# start of Given records

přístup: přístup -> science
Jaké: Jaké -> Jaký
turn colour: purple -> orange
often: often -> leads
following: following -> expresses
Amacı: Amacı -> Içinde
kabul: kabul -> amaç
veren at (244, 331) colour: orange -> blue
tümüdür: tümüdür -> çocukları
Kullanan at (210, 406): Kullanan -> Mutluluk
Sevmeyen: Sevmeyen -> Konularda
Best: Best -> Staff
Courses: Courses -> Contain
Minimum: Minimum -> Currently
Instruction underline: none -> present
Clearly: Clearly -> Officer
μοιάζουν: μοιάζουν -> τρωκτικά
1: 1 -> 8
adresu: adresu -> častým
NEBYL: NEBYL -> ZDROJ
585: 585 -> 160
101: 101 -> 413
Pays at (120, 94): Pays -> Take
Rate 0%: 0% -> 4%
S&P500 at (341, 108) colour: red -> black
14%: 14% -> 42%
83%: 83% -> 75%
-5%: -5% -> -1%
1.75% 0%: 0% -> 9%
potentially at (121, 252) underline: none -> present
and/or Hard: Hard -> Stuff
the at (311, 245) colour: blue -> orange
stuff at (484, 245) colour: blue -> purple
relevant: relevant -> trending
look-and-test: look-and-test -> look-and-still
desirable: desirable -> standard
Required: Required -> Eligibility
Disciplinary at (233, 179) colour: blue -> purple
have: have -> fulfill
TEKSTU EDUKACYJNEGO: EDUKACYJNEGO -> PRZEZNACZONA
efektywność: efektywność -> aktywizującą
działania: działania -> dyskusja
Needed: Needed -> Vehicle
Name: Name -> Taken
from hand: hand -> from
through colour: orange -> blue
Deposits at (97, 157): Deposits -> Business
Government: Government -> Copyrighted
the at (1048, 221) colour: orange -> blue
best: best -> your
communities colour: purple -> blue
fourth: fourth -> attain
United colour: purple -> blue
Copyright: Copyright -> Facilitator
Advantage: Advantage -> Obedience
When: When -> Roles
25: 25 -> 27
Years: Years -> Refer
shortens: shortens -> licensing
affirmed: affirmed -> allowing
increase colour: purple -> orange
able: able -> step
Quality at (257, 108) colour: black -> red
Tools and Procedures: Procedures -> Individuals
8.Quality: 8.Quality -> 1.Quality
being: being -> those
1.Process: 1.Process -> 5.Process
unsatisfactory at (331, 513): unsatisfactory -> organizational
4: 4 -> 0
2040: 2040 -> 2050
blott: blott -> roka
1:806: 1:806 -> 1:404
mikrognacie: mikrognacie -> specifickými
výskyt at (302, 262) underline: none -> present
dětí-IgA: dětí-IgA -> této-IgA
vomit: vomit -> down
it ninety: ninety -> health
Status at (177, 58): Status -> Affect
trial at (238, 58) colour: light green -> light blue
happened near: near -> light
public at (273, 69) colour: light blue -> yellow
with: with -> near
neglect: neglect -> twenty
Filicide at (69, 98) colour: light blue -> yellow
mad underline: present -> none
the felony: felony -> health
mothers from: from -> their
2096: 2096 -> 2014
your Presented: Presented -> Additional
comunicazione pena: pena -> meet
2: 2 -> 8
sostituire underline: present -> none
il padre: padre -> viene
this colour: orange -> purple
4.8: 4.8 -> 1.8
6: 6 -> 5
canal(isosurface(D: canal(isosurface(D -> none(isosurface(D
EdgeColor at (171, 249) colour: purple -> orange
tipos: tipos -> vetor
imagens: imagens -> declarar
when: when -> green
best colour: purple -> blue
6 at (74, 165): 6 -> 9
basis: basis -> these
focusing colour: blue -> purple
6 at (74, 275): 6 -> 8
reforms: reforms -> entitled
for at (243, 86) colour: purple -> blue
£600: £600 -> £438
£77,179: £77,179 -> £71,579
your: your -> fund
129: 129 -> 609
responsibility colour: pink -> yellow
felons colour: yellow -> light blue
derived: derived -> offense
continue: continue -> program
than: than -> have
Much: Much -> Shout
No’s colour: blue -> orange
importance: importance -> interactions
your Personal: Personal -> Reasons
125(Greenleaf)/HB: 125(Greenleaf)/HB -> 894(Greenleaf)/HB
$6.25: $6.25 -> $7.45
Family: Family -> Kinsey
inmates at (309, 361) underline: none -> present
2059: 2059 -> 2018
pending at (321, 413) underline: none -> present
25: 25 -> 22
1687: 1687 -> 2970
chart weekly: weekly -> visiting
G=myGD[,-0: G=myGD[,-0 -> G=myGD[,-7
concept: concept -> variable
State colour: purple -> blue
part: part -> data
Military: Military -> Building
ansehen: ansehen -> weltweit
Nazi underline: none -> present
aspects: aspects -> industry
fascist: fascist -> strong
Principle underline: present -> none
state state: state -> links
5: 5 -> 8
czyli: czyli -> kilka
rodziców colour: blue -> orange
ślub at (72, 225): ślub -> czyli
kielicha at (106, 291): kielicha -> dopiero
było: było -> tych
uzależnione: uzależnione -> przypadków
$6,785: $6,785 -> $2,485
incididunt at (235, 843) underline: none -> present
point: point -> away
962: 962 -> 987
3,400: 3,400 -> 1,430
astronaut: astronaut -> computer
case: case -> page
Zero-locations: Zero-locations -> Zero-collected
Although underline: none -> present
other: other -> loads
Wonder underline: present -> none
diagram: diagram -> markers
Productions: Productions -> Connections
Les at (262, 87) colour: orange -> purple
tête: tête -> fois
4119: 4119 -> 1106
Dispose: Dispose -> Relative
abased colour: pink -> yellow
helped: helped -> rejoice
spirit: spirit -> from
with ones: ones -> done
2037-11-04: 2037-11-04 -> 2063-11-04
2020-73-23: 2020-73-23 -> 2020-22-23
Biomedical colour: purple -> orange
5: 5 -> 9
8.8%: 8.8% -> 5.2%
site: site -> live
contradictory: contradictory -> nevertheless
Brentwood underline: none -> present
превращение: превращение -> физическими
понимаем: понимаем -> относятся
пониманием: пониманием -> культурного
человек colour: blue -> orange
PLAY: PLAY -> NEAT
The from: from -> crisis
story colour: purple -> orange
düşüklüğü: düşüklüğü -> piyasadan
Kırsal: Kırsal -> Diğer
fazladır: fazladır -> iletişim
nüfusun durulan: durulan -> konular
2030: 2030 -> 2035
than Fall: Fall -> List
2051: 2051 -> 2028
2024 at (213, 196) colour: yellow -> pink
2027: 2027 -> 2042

# end of Given records

Goal — Reproduce verbatim the stretch of lines from the first line above through the line containing "tümüdür: tümüdür -> çocukları", including both.

Full answer —
přístup: přístup -> science
Jaké: Jaké -> Jaký
turn colour: purple -> orange
often: often -> leads
following: following -> expresses
Amacı: Amacı -> Içinde
kabul: kabul -> amaç
veren at (244, 331) colour: orange -> blue
tümüdür: tümüdür -> çocukları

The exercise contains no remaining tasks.